“Treehouse” will make its world premiere on August 10 at Cottage Theatre as part of the American Association of Community Theatre’s 2018 NewPlayFest. Director Tera Wibrew answered questions about her debut at Cottage Theatre and why people should see the show.
What’s your history with Cottage Theatre?
This is my first Cottage Theatre show. I’ve seen a lot of shows there and worked with people who worked there but this is my first time directing there. I’m the associate producer at Oregon contemporary theatre and have been directing professionally since 2013. I’ve been directing, generally, since I was about 15-years-old so I’ve been at it a little bit now. My masters is actually focused on new play development.
Traditionally, Cottage Theatre asks directors to pitch a play off season and that’s generally how they build their season of shows. However, “Treehouse” is a new play and so how did Cottage Theatre develop that process to find a director?
What happened was they applied and were accepted as one of the organization to participate (in a program that paired new plays with theatres) so at the time when directors normally pitch, they didn’t know that this was the script they would be producing.
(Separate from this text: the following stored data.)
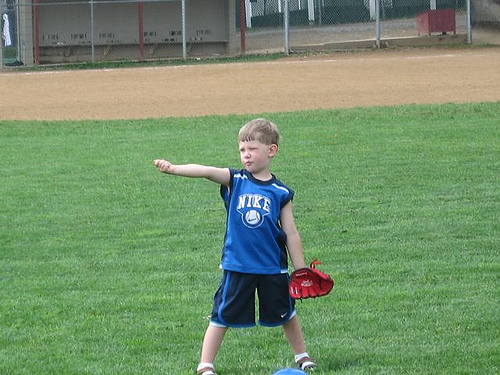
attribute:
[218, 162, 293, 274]
shirt — blue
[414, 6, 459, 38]
bin — red, large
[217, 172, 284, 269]
jersey — blue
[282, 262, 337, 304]
glove — red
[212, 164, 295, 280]
shirt — blue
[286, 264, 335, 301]
mitt — red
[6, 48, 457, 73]
line — white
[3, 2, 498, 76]
fence — chain link, metal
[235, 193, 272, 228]
logo — Nike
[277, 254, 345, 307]
baseball mitt — red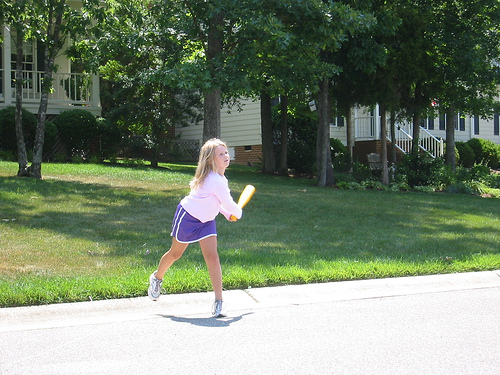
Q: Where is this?
A: This is at the lawn.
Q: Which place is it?
A: It is a lawn.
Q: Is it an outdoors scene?
A: Yes, it is outdoors.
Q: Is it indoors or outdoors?
A: It is outdoors.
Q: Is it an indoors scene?
A: No, it is outdoors.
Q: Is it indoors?
A: No, it is outdoors.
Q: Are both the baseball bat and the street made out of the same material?
A: No, the baseball bat is made of plastic and the street is made of concrete.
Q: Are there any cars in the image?
A: No, there are no cars.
You had to pitch why you were the person to directo a world premiere. Once they knew this was the play, they shared the script with the finalist pool and asked for a small pitch on the initial vision and take on the show.
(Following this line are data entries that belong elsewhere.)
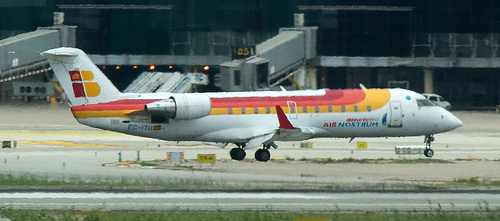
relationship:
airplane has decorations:
[39, 47, 463, 162] [65, 63, 397, 123]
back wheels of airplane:
[227, 140, 279, 167] [39, 47, 463, 162]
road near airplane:
[3, 188, 500, 213] [39, 47, 463, 162]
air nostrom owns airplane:
[322, 118, 383, 131] [39, 47, 463, 162]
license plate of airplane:
[121, 121, 168, 137] [39, 47, 463, 162]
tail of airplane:
[42, 35, 122, 101] [39, 47, 463, 162]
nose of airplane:
[415, 108, 464, 140] [39, 47, 463, 162]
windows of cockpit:
[415, 98, 445, 111] [408, 90, 449, 122]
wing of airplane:
[200, 106, 325, 150] [39, 47, 463, 162]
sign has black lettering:
[197, 152, 218, 165] [194, 152, 220, 165]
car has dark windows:
[420, 88, 452, 111] [429, 93, 447, 103]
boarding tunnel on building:
[214, 16, 330, 89] [1, 1, 499, 96]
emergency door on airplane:
[283, 96, 301, 120] [39, 47, 463, 162]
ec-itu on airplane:
[123, 122, 159, 135] [39, 47, 463, 162]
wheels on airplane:
[227, 141, 279, 164] [39, 47, 463, 162]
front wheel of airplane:
[418, 134, 442, 162] [39, 47, 463, 162]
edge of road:
[0, 184, 500, 191] [3, 188, 500, 213]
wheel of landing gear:
[255, 145, 272, 161] [226, 141, 279, 162]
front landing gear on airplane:
[418, 134, 442, 161] [39, 47, 463, 162]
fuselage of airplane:
[69, 84, 474, 143] [39, 47, 463, 162]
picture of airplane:
[1, 0, 499, 220] [39, 47, 463, 162]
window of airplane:
[364, 103, 375, 115] [39, 47, 463, 162]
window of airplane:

What’s your 15-second elevator pitch when describing what this show is about?
I describe it as a young man who is 17 who is convinced he’s his 53-year-old self trapped in his 17-year-old body and he is pushed to relive, because of traumas in his life, the extraordinary spring and summer going into his senior year of high school where he and his friends and family figure out honesty and love and Shakespeare and how it is we are able to understand ourselves and those we love when we look at it through grown up eyes.
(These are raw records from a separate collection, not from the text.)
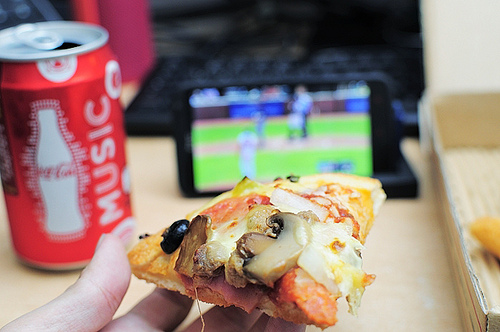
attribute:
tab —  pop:
[16, 19, 66, 54]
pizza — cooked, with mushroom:
[138, 187, 415, 329]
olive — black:
[161, 217, 191, 237]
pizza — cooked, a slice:
[123, 153, 393, 330]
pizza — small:
[123, 170, 415, 324]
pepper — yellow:
[225, 172, 269, 192]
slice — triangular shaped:
[124, 171, 389, 326]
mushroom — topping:
[237, 213, 314, 286]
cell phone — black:
[175, 72, 399, 198]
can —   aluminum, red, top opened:
[1, 13, 136, 269]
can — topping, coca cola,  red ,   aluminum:
[2, 18, 143, 281]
Cottage Theatre, this season, has done very recognizable shows that are part of the cultural fabric—Crucible, Legally Blonde, Shrek—so directors have a catalog to look at in terms of other productions of the same show. This is a new play by a newer playwright. Were there challenges in not having the same references more well-known shows have?
I think it’s a different set of opportunities that come with working on a script like this. You don’t have other work you can reference to problem solve but it means you have complete creative control on how to solve problems and there’s no standard to be compared to. We don’t have to worry about roles being played by famous actors, we get to start fresh and it’s an opportunity that is undervalued.
Were there challenges in casting due to the difference in age physically versus age in the narrative?
He’s a young man who is convinced he is his 53-year-old-self trapped in his 17-year-old body so finding a young person that could handle both of those extremes who understands what it means in some ways what it is to be an adult and be as playful as teenagers are, is a bit of a challenge. That being said, we had a tremendous amount of talent show up to audition and there are universal truths regardless of your age.
What should people be on the lookout for in this play?
For anyone who is a literary nerd, there are tons of references in the script and the set and set dressing so keep an eye out for that.
Why should people come down and see it?
It’s really important to support new work and Cottage Theatre is taking a tremendous risk and an exciting one to show a new show to a community that’s more use to shows they’ve heard of before. It’s beautifully written and a risk I think people will be happy they took. It’s important that they support local theatre and get the chance to jump into this story with us before anyone else gets to.